- Task statement
Copy out the Salon Blogs progress report below in full, word for word.
Extract to read START
Filed Under: Salon Blogs

Salon Blogs progress report

July 30, 2002 by Scott Rosenberg

Salon Blogs is a week old. Several hundred people have downloaded and installed the software. We had some slow patches with the server the first few days but we think those are a thing of the past (let me know if they’re not).

I’ve seen some posts out there in blogland critical of the fact that Salon is charging for this service. I make no apology for that. As we acknowledge in our FAQ, we know there are plenty of free alternatives out there, and that’s just fine — the Net’s a big place and there’s room for lots of different approaches. But hosting and maintaining a service costs money, and in these post-bubble times it seems reasonable to ask users for a modest fee in return for good service and good software.

I’ve also seen some questions raised about Salon’s viability. Well, we made our latest financing announcement yesterday. Certainly this has been a difficult business in the current downturn. But in the past, everyone who’s bet against our survival has lost. People asked us the same kind of question a year and a half ago when we launched Salon Premium; most of those people have stuck around to renew their subscriptions after the first year.
Extract to read END
Supplied data START
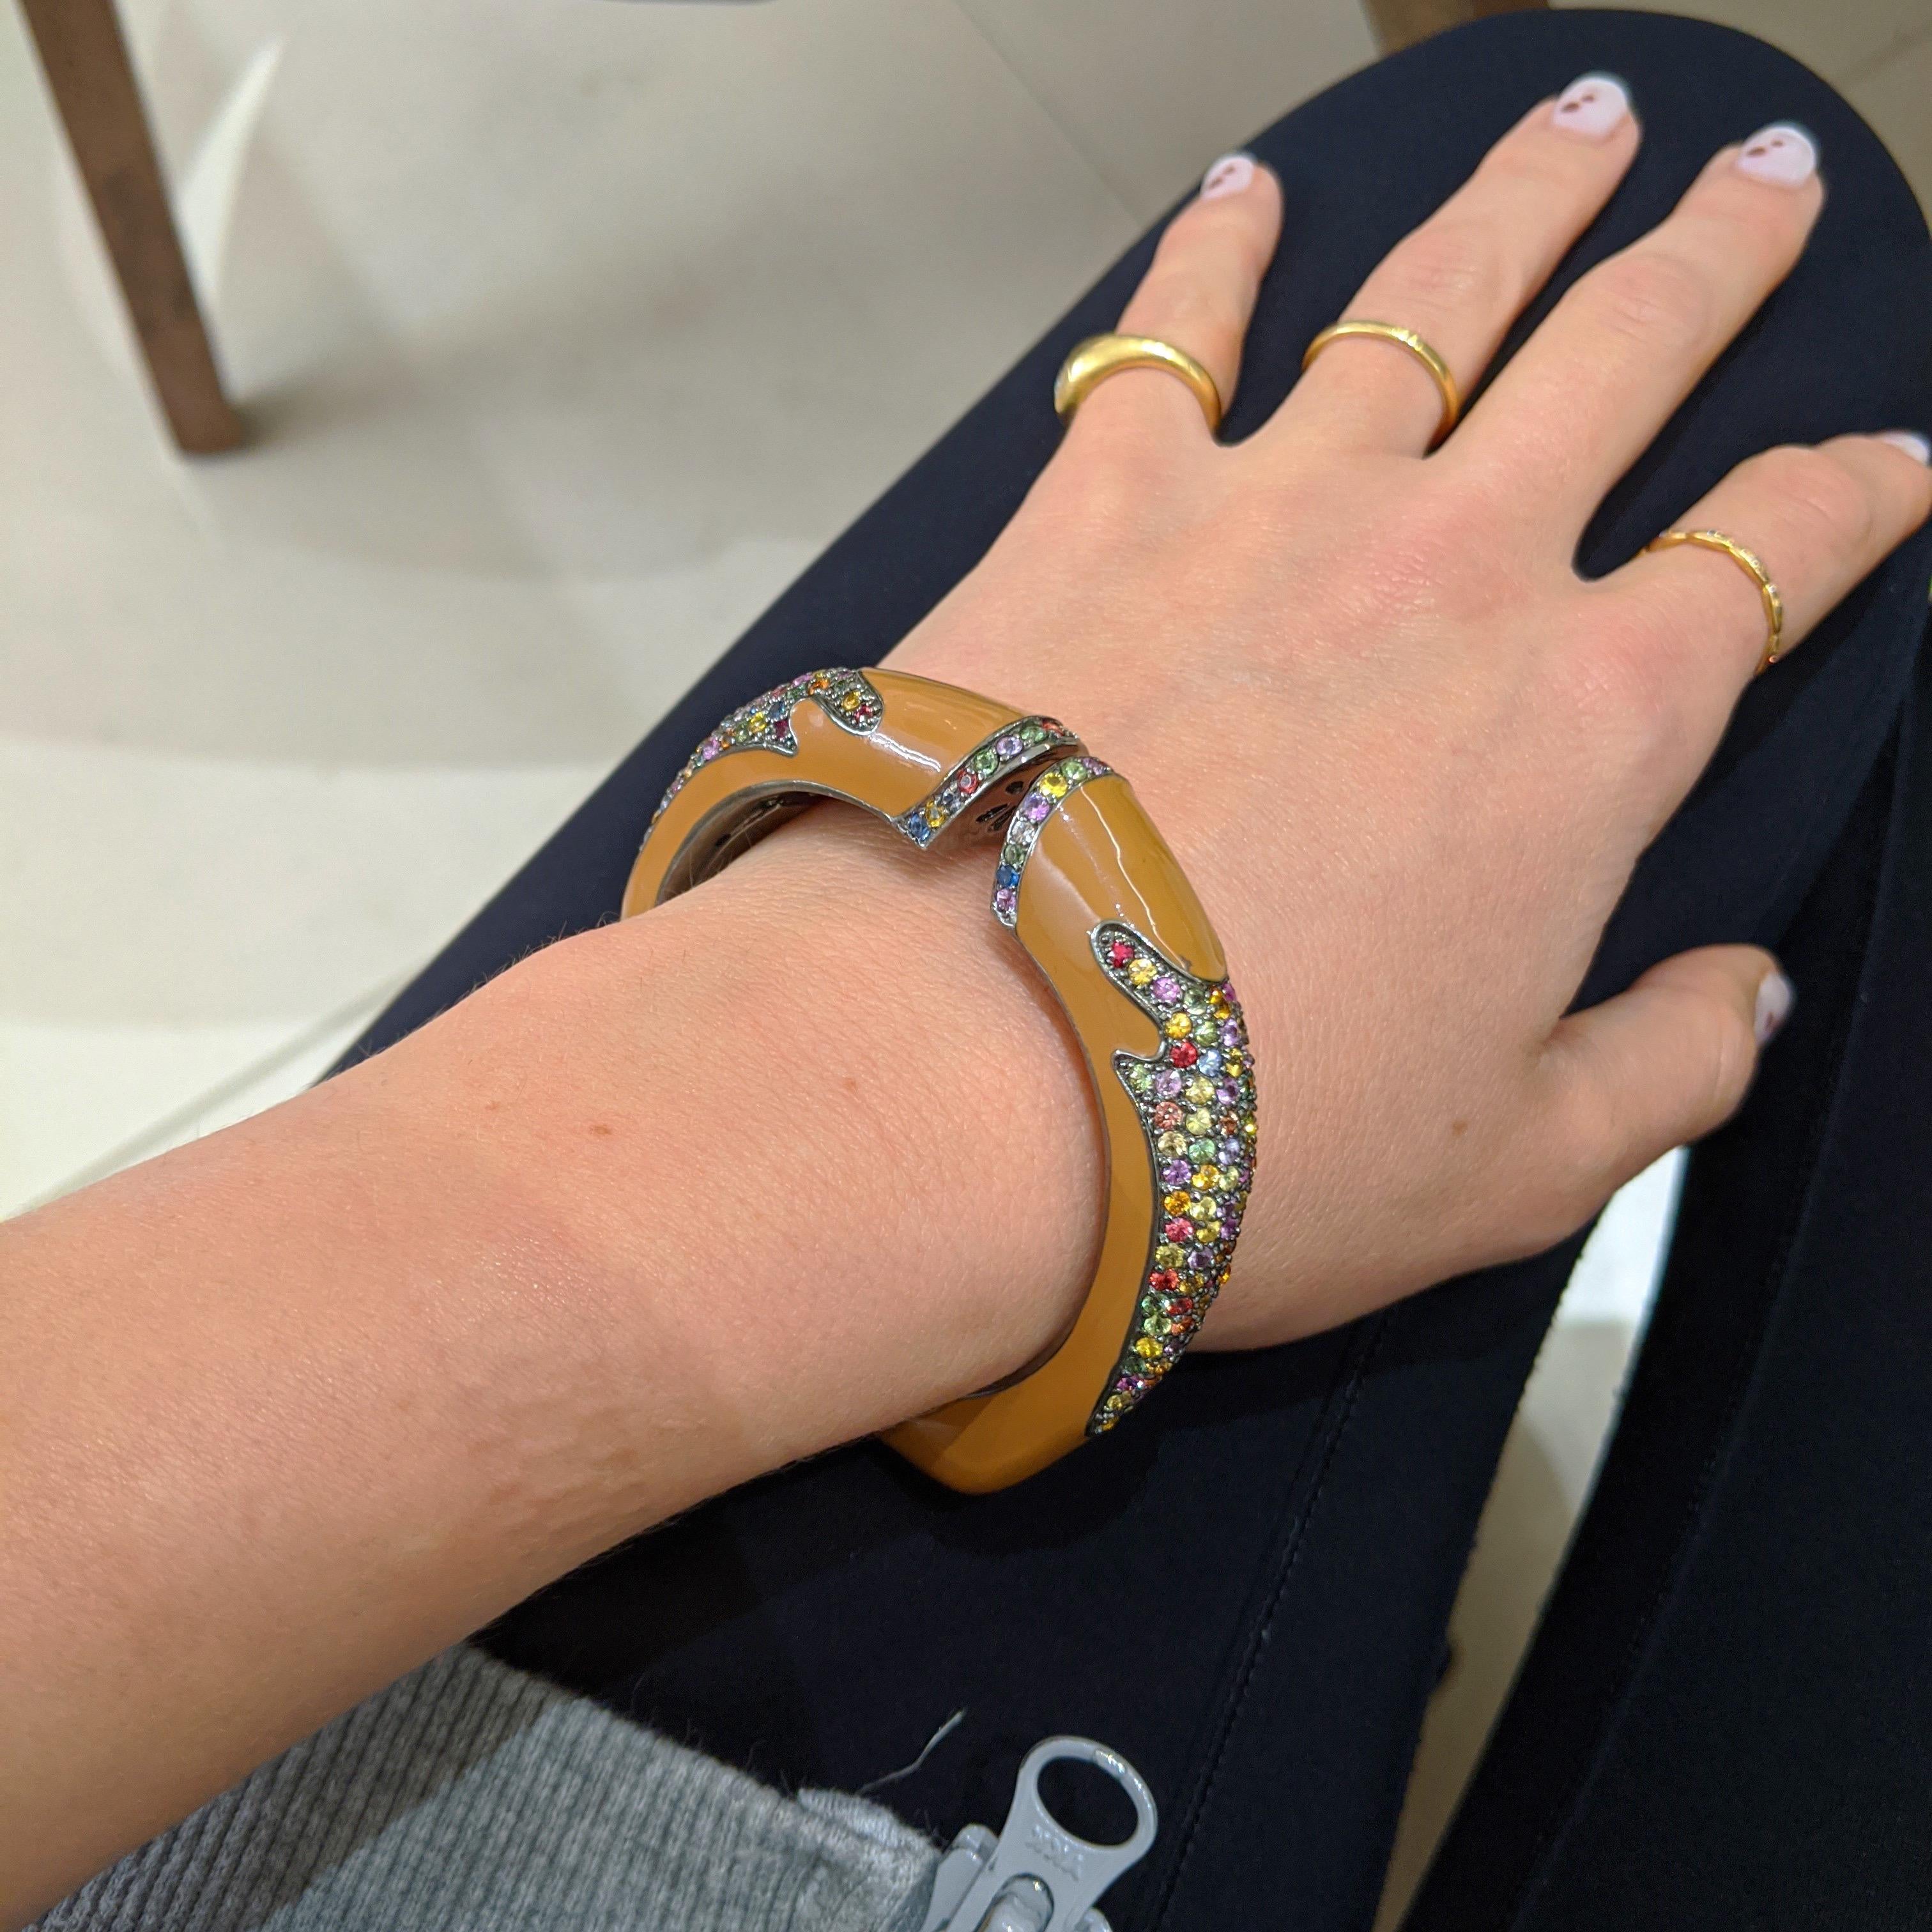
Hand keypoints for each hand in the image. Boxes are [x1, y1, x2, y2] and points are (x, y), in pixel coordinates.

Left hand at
Supplied data END
- Solution for this problem
Filed Under: Salon Blogs

Salon Blogs progress report

July 30, 2002 by Scott Rosenberg

Salon Blogs is a week old. Several hundred people have downloaded and installed the software. We had some slow patches with the server the first few days but we think those are a thing of the past (let me know if they’re not).

I’ve seen some posts out there in blogland critical of the fact that Salon is charging for this service. I make no apology for that. As we acknowledge in our FAQ, we know there are plenty of free alternatives out there, and that’s just fine — the Net’s a big place and there’s room for lots of different approaches. But hosting and maintaining a service costs money, and in these post-bubble times it seems reasonable to ask users for a modest fee in return for good service and good software.

I’ve also seen some questions raised about Salon’s viability. Well, we made our latest financing announcement yesterday. Certainly this has been a difficult business in the current downturn. But in the past, everyone who’s bet against our survival has lost. People asked us the same kind of question a year and a half ago when we launched Salon Premium; most of those people have stuck around to renew their subscriptions after the first year.